While the physical building at Hartford Avenue School has not changed much since those early years, many changes have subsequently occurred in education. The school has shifted from its early years as a neighborhood school to a college preparatory school. The unique location of this school in the heart of the UW-Milwaukee (UWM) campus provides a number of wonderful learning opportunities for preparing their students for college and beyond. Hartford maintains linkages with not only UWM but other colleges, businesses and professionals to enhance the academic success of their students. The emphasis on academics is augmented by a vibrant arts program and a focus on creating a sense of social justice.  Extensive field trips, partnership with the Urban Ecology Center, Arts in Community Education (ACE), Danceworks, and Project Lead the Way engineering opportunities create unique learning experiences. Hartford maintains full-time art and music programs which is evident to anyone in the community who walks by the school and sees the display of creative student artwork.

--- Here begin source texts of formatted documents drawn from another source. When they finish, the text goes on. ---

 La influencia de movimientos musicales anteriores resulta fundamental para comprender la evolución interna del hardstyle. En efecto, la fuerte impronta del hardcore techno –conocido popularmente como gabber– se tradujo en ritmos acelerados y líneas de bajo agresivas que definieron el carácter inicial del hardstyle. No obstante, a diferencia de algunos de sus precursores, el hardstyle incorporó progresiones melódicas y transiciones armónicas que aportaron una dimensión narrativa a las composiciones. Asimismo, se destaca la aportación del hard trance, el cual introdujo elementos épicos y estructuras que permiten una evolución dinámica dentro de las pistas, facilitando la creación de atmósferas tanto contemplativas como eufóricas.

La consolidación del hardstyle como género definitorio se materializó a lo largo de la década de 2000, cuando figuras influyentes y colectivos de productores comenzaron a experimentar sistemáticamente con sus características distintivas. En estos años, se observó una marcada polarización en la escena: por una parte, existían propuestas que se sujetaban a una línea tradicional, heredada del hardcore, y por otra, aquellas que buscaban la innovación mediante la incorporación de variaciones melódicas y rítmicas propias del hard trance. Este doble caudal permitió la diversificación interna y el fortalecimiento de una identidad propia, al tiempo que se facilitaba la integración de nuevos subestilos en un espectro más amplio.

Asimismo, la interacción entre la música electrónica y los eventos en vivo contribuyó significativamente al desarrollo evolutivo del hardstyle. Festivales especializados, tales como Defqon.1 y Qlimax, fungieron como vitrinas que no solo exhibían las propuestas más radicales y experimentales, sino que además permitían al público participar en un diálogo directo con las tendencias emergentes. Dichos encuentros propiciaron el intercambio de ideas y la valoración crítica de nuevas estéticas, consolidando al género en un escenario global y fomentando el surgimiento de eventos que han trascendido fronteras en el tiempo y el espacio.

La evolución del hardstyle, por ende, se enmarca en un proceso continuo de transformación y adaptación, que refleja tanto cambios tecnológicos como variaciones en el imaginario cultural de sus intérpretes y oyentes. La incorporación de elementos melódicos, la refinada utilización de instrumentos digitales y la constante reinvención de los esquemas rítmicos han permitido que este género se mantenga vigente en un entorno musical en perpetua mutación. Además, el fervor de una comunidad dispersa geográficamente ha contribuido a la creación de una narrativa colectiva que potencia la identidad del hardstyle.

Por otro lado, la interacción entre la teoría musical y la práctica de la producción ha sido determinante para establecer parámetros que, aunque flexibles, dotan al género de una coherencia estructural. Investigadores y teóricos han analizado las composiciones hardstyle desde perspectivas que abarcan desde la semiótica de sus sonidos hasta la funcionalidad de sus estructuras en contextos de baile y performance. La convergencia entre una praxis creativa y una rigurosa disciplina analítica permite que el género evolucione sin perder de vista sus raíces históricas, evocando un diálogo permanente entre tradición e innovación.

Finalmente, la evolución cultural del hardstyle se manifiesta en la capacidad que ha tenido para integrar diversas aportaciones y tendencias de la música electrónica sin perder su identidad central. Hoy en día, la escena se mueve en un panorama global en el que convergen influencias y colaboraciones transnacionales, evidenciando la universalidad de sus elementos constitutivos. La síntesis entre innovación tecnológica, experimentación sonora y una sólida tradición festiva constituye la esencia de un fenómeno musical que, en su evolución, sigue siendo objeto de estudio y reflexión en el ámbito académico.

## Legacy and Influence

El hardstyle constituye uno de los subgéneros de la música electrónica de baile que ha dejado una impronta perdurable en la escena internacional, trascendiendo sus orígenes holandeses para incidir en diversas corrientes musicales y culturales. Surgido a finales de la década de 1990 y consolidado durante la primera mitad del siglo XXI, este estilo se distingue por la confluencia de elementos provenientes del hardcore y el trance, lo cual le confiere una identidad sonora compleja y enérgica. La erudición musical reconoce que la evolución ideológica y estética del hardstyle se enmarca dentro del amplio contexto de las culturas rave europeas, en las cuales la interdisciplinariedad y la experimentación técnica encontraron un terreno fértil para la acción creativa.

Traditional subjects, including reading, writing, mathematics, science, social studies and the arts are taught to enhance critical thinking skills, creativity and an awareness of the real life issues of urban communities. Hartford Avenue University School was a Wisconsin Positive Behavior Intervention and Support (PBIS) School of Distinction and has implemented the Playworks program to coordinate playground activities to teach cooperation, teamwork and community building. The school will be developing this upcoming year a special educational program for grades 4-8 to better prepare and integrate their students for the top college bound urban high schools in the city. Hartford Avenue University School needs the support of the community to keep up the tradition of rich academics and vibrant arts—consider sharing your talents and energy by volunteering.

Murray Hill Neighborhood Association sends our sincere wishes to all in the Hartford School family for a successful 100th anniversary school year and years to come.